Governors were “very good” with plus-56-percent of the respondents satisfied. But this “very good” grade is below the July 2011 “very good” which came from plus-67-percent of satisfied respondents.
Mayors were also “very good” at plus-65-percent but this is a lower grade than the mayors’ “excellent” grade in 2011 based on plus-73-percent satisfied respondents.
Vice-Mayors were also “very good” but down from plus-68-percent in 2011 to plus-60-percent this August.
Barangay-chairmen were also down from an “excellent” plus-70-percent in 2011 to only “very good” in August 2012 with plus-63-percent.
The City and Municipal Councils were also “very good” at plus-57-percent but down from 2011’s plus-57-percent.
The City and Municipal Police departments were also “good.” They improved from 2011’s plus-53-percent to 2012’s plus-54-percent.
This survey was done two days after the tragic death of the late Sec. Jesse Robredo. It found that 70 percent were satisfied and 7 percent were dissatisfied with the performance of the Department of Interior and Local Government (DILG) which the late icon of good governance headed. The DILG’s net satisfaction rating is “very good” at plus-63-percent. This is up by 5 points from the “good” plus-48-percent (58 percent satisfied, 11 percent dissatisfied) in the July 2011.
What international monitor see
These “good” and “very good” grades of our local government units and the police do not seem to impress the international good-governance monitors.
The latest World Bank-Internation Finance Corporation report, “Doing Business 2013: Smarter Regulations for Small and Medium-Size Enterprises,” shows that starting a business in the Philippines is one of the most complicated in the world. We rank 161 out of 185 countries rated.
It shows as well that we have fallen two notches below our place in the previous report in “ease of doing business” — from 136th to 138th out of 185 countries. Apparently, the WB-IFC researchers who conducted the survey saw that we “did not implement any reforms to make it easier for small and medium enterprises to do business.”
The report says we made no reforms in the 12 months since the survey and research for Doing Business Report 2012 were completed. Was this because our local governments were made complacent by the annual SWS survey that has been giving them “excellent,” “very good” and “good” grades for the past four years?
In contrast, look at the reform-making records of countries that are rated in the WB-IFC report.
In the WB-IFC report, near perfect New Zealand at No. 3 rank —below Singapore and Hong Kong—at least did one reform.
No. 5 Denmark did 1 reform. No. 6 Norway did 2 reforms, No. 7 United Kingdom did 1, No. 8 South Korea did 4, No. 9 Georgia did 6, No. 1 Australia did 1, No. 15 Ireland did 2, No. 16 Taiwan did 2, and Canada did 1.

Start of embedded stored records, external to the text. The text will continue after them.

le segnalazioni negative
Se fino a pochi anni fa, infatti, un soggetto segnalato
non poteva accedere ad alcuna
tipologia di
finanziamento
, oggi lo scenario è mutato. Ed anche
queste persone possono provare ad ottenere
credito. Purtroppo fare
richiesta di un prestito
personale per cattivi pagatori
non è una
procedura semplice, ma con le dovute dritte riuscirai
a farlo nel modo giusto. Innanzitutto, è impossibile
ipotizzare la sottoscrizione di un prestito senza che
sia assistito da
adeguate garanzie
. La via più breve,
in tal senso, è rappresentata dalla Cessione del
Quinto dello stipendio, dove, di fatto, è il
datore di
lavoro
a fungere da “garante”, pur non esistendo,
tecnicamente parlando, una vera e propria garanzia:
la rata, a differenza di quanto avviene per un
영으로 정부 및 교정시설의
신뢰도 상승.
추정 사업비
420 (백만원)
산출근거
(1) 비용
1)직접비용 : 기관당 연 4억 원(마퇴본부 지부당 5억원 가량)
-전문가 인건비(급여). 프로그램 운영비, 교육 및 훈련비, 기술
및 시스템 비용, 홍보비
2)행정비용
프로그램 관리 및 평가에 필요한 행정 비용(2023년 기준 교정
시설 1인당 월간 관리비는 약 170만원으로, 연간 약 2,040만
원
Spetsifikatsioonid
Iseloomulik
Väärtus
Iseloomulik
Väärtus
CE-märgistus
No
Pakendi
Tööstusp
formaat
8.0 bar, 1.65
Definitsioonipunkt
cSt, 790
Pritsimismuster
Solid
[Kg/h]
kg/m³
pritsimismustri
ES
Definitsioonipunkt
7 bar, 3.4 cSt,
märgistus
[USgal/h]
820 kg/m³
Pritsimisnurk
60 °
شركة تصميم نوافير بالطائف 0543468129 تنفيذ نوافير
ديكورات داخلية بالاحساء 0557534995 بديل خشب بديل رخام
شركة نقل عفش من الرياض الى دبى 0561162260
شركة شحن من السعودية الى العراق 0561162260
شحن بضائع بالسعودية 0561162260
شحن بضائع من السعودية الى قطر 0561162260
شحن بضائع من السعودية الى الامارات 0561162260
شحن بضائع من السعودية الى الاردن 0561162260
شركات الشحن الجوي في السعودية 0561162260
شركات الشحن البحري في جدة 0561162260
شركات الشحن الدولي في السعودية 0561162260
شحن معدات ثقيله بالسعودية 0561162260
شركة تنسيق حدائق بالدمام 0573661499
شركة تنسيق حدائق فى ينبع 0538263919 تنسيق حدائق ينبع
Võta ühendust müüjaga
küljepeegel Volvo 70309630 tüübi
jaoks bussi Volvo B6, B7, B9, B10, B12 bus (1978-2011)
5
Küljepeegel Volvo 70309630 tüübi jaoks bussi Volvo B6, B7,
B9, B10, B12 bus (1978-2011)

Here are our fellow Asean countries’ reform records. But No. 12 Malaysia did 2 reforms, No. 18 Thailand did 2, No 79 Brunei did 2, No. 99 Vietnam did 1, No. 128 Indonesia did 1 reform, No. 133 Cambodia (which is five places above us) did 1 reform and No. 163 Laos (where President Aquino is now) did 3 reforms.
Malacañang expectedly spoke of the reforms made by the Aquino administration in the national level. But the WB-IFC survey is titled “Doing Business 2013: Smarter Regulations for Small and Medium-Size Enterprises” and SMEs deal mainly with local governments and seldom with the national government.
The local governments—no matter how good the SWS surveys say they are—must shape up and help ease doing business both for local SMEs and foreign investors.
If they don’t—despite the administration’s confidence that the WB-IFC report will have no impact on foreign investment flows to our country—our FDI will remain as low as it is. This year it is less than $1 billion and just about the same as what Cambodia gets ($0.9 billion). Singapore’s FDI is $27.4 billion, Indonesia’s is $8.2 billion in inflows, Thailand’s is $5.6 billion and Malaysia’s is $4.4 billion.
That’s partly because, as the WB-IFC report sees, in these countries, it is easier to open and do business.
The administration must make opening a business in our country cease being the most complicated in the world.